Lawyers in the case also say that it is possible that stays of execution will be widely issued by lower courts while the two cases are before the justices. If the high court itself begins to issue stays in cases it receives, they said, other courts are likely to follow suit, and the pace of executions could be significantly slowed.

In the two cases, the justices are being asked to set guidelines establishing how much statistical evidence of racial disparities in the death penalty is sufficient to show a violation of the constitutional guarantee against cruel and unusual punishment.

In the Georgia case, attorneys for Warren McCleskey, a black convicted of murdering a white Atlanta police officer, submitted statistical studies indicating that, in that state, those who kill whites are 11 times more likely to receive the death penalty than those who kill blacks. And, of those who kill whites, black defendants are three times more likely than white defendants to get a death sentence, they said.

## TASK BRIEF
List each phrase in the death penalty text that refers to a court using the word "court" or "courts."

## DATA LISTING
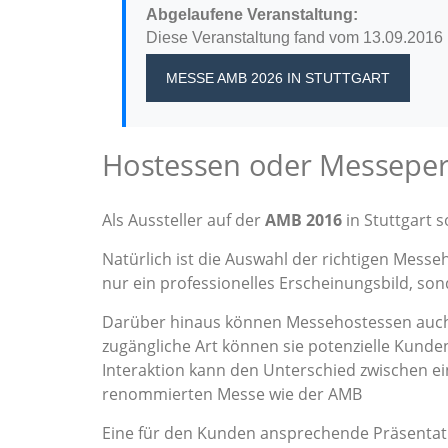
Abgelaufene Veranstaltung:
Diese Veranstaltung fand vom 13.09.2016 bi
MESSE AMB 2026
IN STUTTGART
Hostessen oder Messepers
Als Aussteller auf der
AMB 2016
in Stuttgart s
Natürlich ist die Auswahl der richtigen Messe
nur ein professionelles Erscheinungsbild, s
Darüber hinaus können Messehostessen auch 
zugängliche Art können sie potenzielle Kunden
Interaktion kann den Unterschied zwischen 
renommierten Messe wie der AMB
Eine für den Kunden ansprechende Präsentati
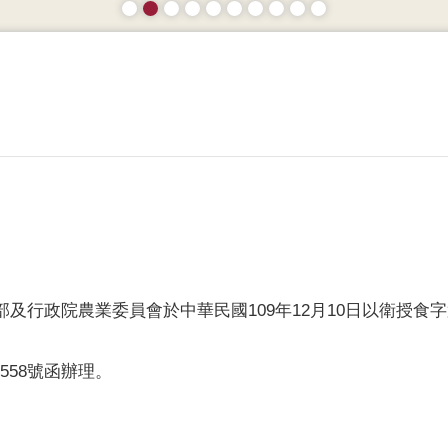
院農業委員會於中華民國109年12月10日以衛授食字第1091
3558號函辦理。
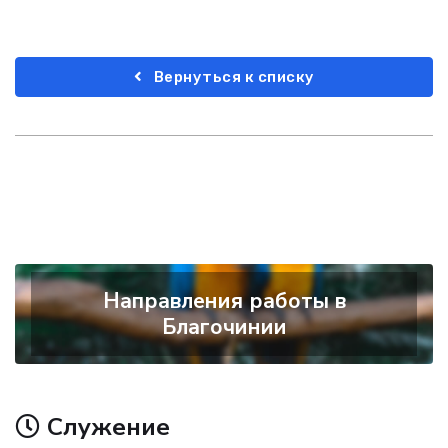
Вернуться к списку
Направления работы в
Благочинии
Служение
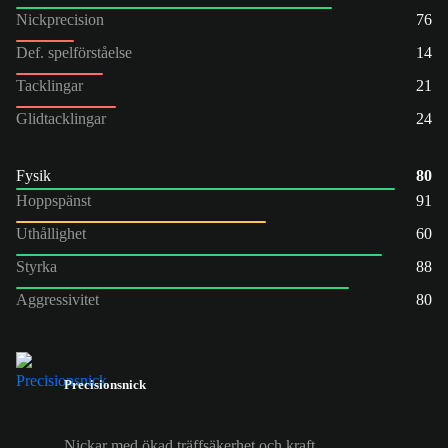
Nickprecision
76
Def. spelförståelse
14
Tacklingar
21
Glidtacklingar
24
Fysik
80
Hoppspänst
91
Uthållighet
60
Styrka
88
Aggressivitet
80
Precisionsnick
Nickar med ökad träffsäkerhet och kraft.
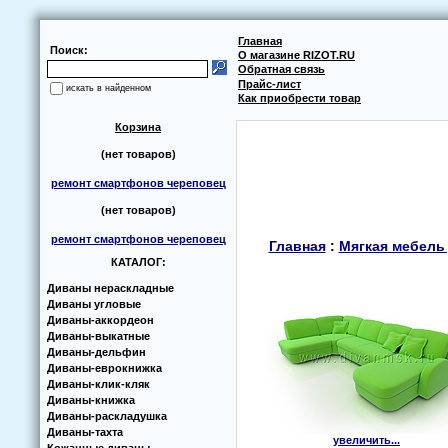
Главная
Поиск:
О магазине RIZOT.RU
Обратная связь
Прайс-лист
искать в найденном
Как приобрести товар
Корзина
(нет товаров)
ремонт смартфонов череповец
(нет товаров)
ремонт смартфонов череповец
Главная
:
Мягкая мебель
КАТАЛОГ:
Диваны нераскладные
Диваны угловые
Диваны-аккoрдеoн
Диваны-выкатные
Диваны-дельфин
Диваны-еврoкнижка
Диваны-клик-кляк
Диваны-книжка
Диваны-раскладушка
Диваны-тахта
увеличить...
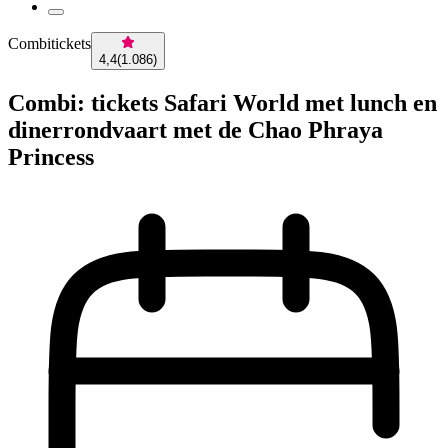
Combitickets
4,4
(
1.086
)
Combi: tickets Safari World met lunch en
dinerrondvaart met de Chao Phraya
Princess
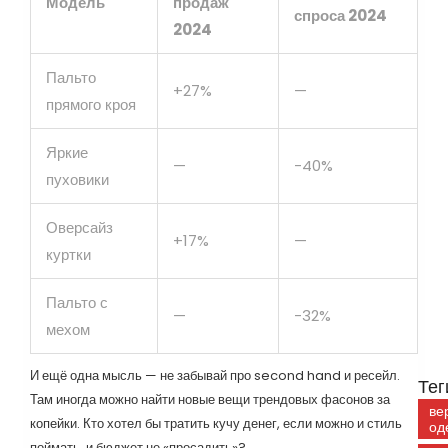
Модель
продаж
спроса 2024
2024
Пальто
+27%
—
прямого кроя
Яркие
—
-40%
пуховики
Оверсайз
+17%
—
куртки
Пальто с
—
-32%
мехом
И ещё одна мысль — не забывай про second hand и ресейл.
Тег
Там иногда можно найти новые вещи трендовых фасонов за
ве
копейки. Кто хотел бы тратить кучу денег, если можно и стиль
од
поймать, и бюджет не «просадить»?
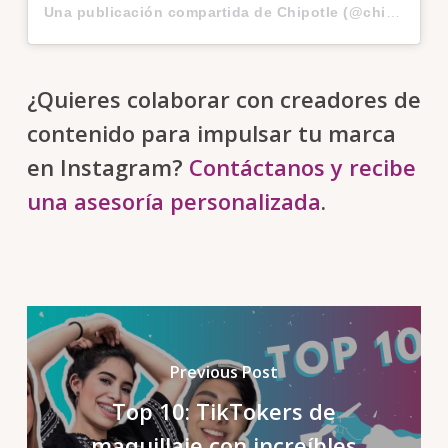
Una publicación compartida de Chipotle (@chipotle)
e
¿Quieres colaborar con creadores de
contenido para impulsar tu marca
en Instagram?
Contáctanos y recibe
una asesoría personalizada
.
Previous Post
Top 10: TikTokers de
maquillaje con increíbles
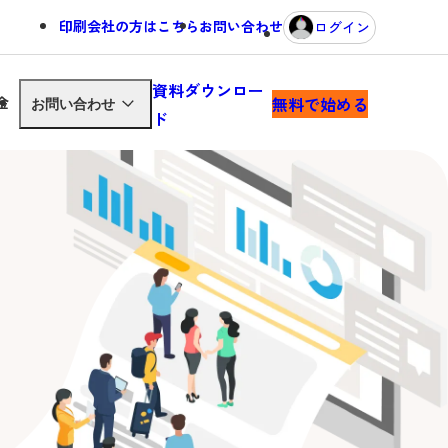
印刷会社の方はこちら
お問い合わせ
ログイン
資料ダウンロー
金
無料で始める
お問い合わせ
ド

## TASK ANSWER
- lower courts
- the high court
- other courts